Supplied records:

++++++

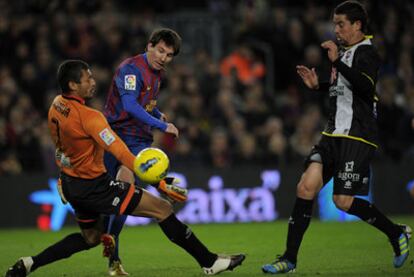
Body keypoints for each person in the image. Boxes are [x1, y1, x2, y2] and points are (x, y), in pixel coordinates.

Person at [5, 60, 245, 277]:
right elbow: (120, 152)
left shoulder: (56, 106)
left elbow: (61, 148)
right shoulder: (91, 118)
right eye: (87, 78)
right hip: (96, 187)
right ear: (73, 84)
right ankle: (210, 262)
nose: (93, 81)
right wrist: (160, 184)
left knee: (91, 238)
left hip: (71, 183)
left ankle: (29, 263)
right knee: (162, 208)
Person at [261, 1, 410, 274]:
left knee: (343, 201)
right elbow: (345, 88)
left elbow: (365, 88)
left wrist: (336, 62)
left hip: (357, 137)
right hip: (332, 134)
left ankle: (395, 232)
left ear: (357, 25)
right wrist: (319, 86)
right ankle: (289, 259)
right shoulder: (345, 53)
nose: (336, 28)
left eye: (341, 23)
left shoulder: (367, 52)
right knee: (305, 188)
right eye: (335, 23)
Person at [101, 28, 182, 276]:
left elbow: (143, 102)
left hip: (137, 139)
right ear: (149, 46)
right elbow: (128, 104)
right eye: (160, 50)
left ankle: (112, 250)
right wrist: (162, 125)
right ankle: (165, 185)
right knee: (114, 199)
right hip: (114, 136)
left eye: (169, 55)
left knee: (125, 188)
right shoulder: (130, 70)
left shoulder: (158, 74)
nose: (163, 57)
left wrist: (156, 113)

++++++

Your task: Among the lines above, show every one that contains the string "elbow".

Result of the task:
right elbow: (120, 152)
left elbow: (61, 148)
right elbow: (345, 88)
left elbow: (365, 88)
left elbow: (143, 102)
right elbow: (128, 104)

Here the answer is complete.